ADR 5 for tilt testing architecture

strangelove-ventures · Oct 17, 2024 · 3e73176 · 3e73176
1 parent 9103da9
commit 3e73176
Showing 1 changed file with 59 additions and 0 deletions.
diff --git a/wormchain/docs/architecture/0005-tilt-testing-architecture-efforts.md b/wormchain/docs/architecture/0005-tilt-testing-architecture-efforts.md
@@ -0,0 +1,59 @@
+# 5. Tilt Testing Architecture Efforts
+
+Date: 2024-10-16
+
+## Status
+
+Accepted
+
+## Context
+
+The Strangelove team has made extensive efforts to build architecture and processes for running the Wormhole project Tilt tests in a known, repeatable, and reliable way. Each of these efforts has been met with challenges and has not been entirely successful. This document captures the architecture and processes that have been attempted.
+
+Various attempts have been made to run Tilt CI tests in a known, repeatable, and reliable way. These attempts have included:
+
+1. Running Tilt locally for each developer on various platforms during development:
+   1. MacOS - Was unsuccessful for all developers due to unknown issues that prevented deployment of full Tilt infrastructure
+   2. Windows under WSL 2 - Was successful for some developers who had high-end development machines, others who had older hardware were unable to run the tests
+2. Deploying a GCP Compute Instance of various configurations and sizes to run manual Tilt tests.

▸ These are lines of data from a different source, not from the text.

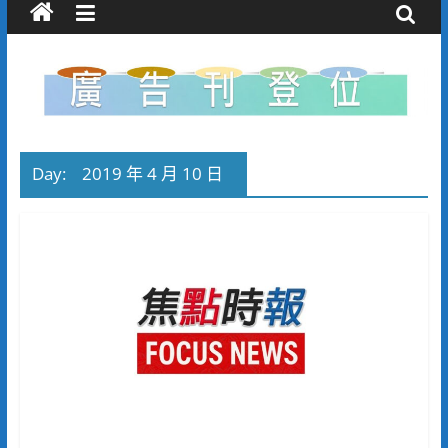
Day:
2019 年 4 月 10 日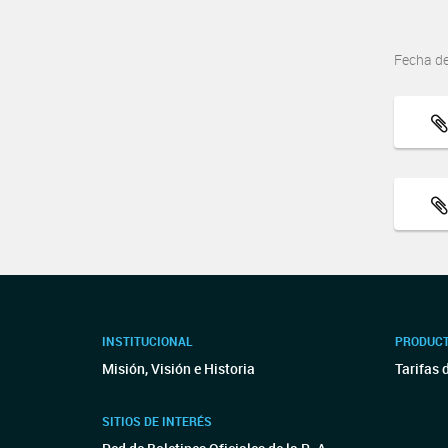
Fecha d
INSTITUCIONAL
PRODUCT
Misión, Visión e Historia
Tarifas 
SITIOS DE INTERÉS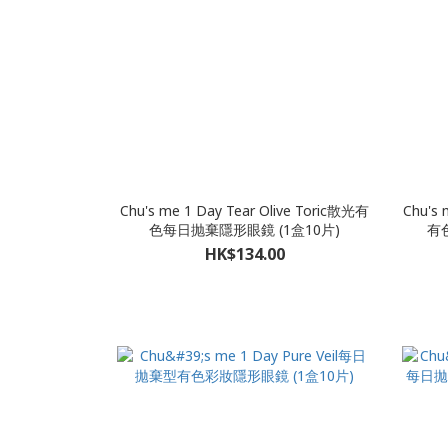
Chu's me 1 Day Tear Olive Toric散光有
Chu's 
色每日抛棄隱形眼鏡 (1盒10片)
有
HK$134.00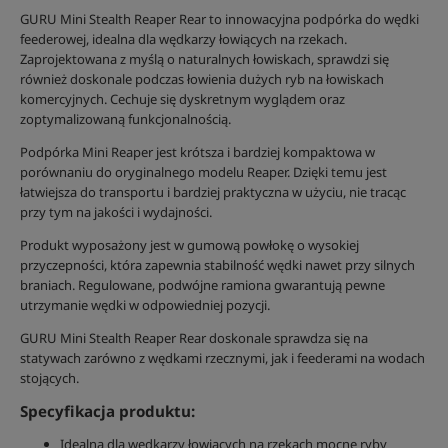
GURU Mini Stealth Reaper Rear to innowacyjna podpórka do wędki
feederowej, idealna dla wędkarzy łowiących na rzekach.
Zaprojektowana z myślą o naturalnych łowiskach, sprawdzi się
również doskonale podczas łowienia dużych ryb na łowiskach
komercyjnych. Cechuje się dyskretnym wyglądem oraz
zoptymalizowaną funkcjonalnością.
Podpórka Mini Reaper jest krótsza i bardziej kompaktowa w
porównaniu do oryginalnego modelu Reaper. Dzięki temu jest
łatwiejsza do transportu i bardziej praktyczna w użyciu, nie tracąc
przy tym na jakości i wydajności.
Produkt wyposażony jest w gumową powłokę o wysokiej
przyczepności, która zapewnia stabilność wędki nawet przy silnych
braniach. Regulowane, podwójne ramiona gwarantują pewne
utrzymanie wędki w odpowiedniej pozycji.
GURU Mini Stealth Reaper Rear doskonale sprawdza się na
statywach zarówno z wędkami rzecznymi, jak i feederami na wodach
stojących.
Specyfikacja produktu:
Idealna dla wędkarzy łowiących na rzekach mocne ryby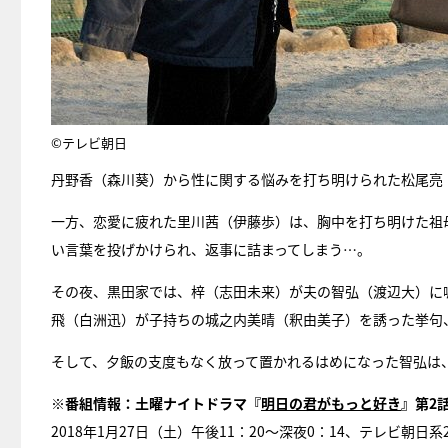
©テレビ朝日
丹野香（森川葵）から性に関する悩みを打ち明けられた松尾亮
一方、恋愛に疲れた里川茜（伊藤歩）は、胸中を打ち明けた祖
い言葉を投げかけられ、返事に詰まってしまう…。
その夜、黒田家では、梓（志田未来）が夫の智弘（渡辺大）に
飛（白洲迅）が子持ちの城之内美晴（釈由美子）を誘った挙句
そして、夕飯の支度もなく放って置かれるはめになった智弘は
※番組情報：土曜ナイトドラマ『
明日の君がもっと好き
』第2
2018年1月27日（土）午後11：20～深夜0：14、テレビ朝日系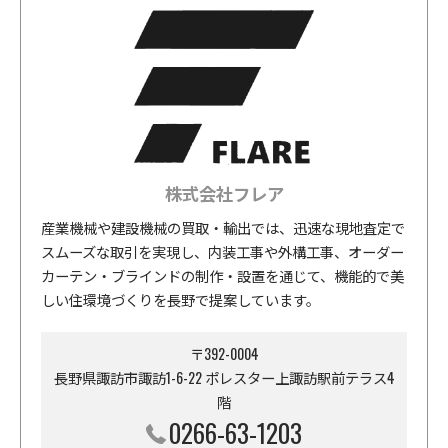
株式会社フレア
産業機械や建設機械の買取・輸出では、迅速な現地査定で
スムーズな取引を実現し、内装工事や外構工事、オーダー
カーテン・ブラインドの制作・設置を通じて、機能的で美
しい住環境づくりを長野で提案しています。
〒392-0004
長野県諏訪市諏訪1-6-22 ポレスター上諏訪駅前テラス4
階
0266-63-1203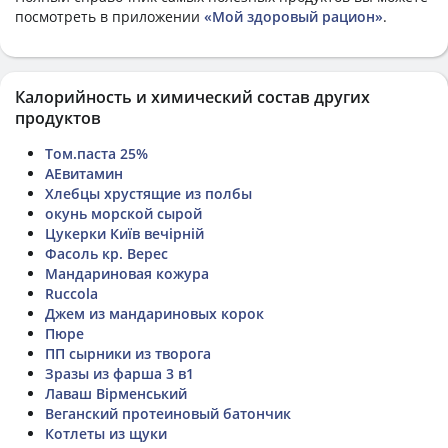
посмотреть в приложении
«Мой здоровый рацион»
.
Калорийность и химический состав других
продуктов
Том.паста 25%
АЕвитамин
Хлебцы хрустящие из полбы
окунь морской сырой
Цукерки Київ вечірній
Фасоль кр. Верес
Мандариновая кожура
Ruccola
Джем из мандариновых корок
Пюре
ПП сырники из творога
Зразы из фарша 3 в1
Лаваш Вірменський
Веганский протеиновый батончик
Котлеты из щуки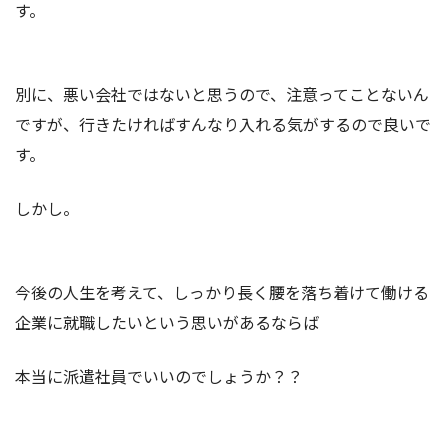
す。
別に、悪い会社ではないと思うので、注意ってことないん
ですが、行きたければすんなり入れる気がするので良いで
す。
しかし。
今後の人生を考えて、しっかり長く腰を落ち着けて働ける
企業に就職したいという思いがあるならば
本当に派遣社員でいいのでしょうか？？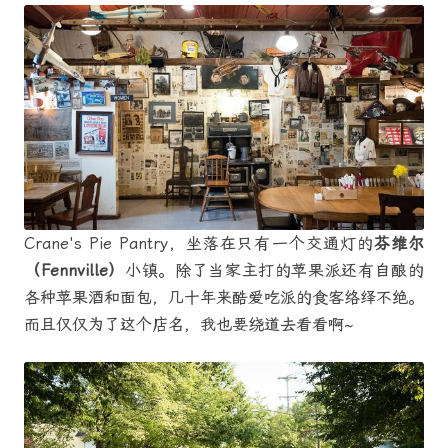
Crane's Pie Pantry，坐落在只有一个交通灯的
芬维尔
（Fennville）
小镇。除了当家主打的苹果派还有自酿的
各种苹果酒和面包，几十年来酷爱吃派的食客络绎不绝。
而且仅仅为了这个店名，我也要绕道去看看啊~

+3. Deploying a server as a Github Runner attached to the Strangelove Wormhole fork to run the Tilt CI Github Action steps.
+
+### Nature of the Failures
+
+#### MacOS Failures
+
+The MacOS failures were due to unknown issues that prevented the deployment of the full Tilt infrastructure. The Tilt tests would run for a few minutes and then fail with various errors. The errors were not consistent and were not able to be resolved.
+
+These should be explored further.
+
+### Windows Under WSL 2 Successes and Failures
+
+Two developers had machines that were able to get Kubernetes running under WSL 2. One developer had a machine that was unable to run the tests due to hardware limitations. The tests were able to run successfully on the high-end machines, but the tests were not able to run on the lower-end machine.
+
+#### Lower-end Machine Specs, Tilt errored out:
+
+* CPU: Ryzen 5 3600, 6 core, 12 thread @ Boosted 4.2 GHz
+* Memory: 32 GB DDR4 3600MHz
+* Storage: Allocated 100GB of NVMe M.2
+
+Failure reasons: Tilt build steps would never finish, and various pod deployments would timeout waiting for other pods to be ready.
+
+#### Higher-end Machine Specs, Tilt passed:
+
+* CPU: Ryzen 9 7900X, 12 core, 24 thread @ Boosted 5.6 GHz
+* Memory: 64 GB DDR5 4800MHz
+* Storage: Allocated 100GB of SSD
+
+### GCP Compute Instance/Github Runner Failures
+
+The instances deployed were lacking resources to complete a full Tilt CI run. Either RAM would run out, or CPU bottlenecks would prevent the workflow from finishing the run before timeouts would occur.
+
+## Decision
+
+A comprehensive architecture and process for running Tilt tests has not been successfully implemented. The Strangelove team will continue to investigate and implement solutions to run Tilt tests in a known, repeatable, and reliable way.
+
+Documentation should be updated to provide a repeatable method of deploying infrastructure that is capable of running the Tilt CI workflows.
+
+## Consequences
+
+Every avenue to run Tilt tests has been met with various challenges that prevented full runs of the Tilt tests. When a Tilt test fails during actual PR CI workflows, this makes it difficult to recreate the issues locally. This leads to longer debugging times and slower development cycles.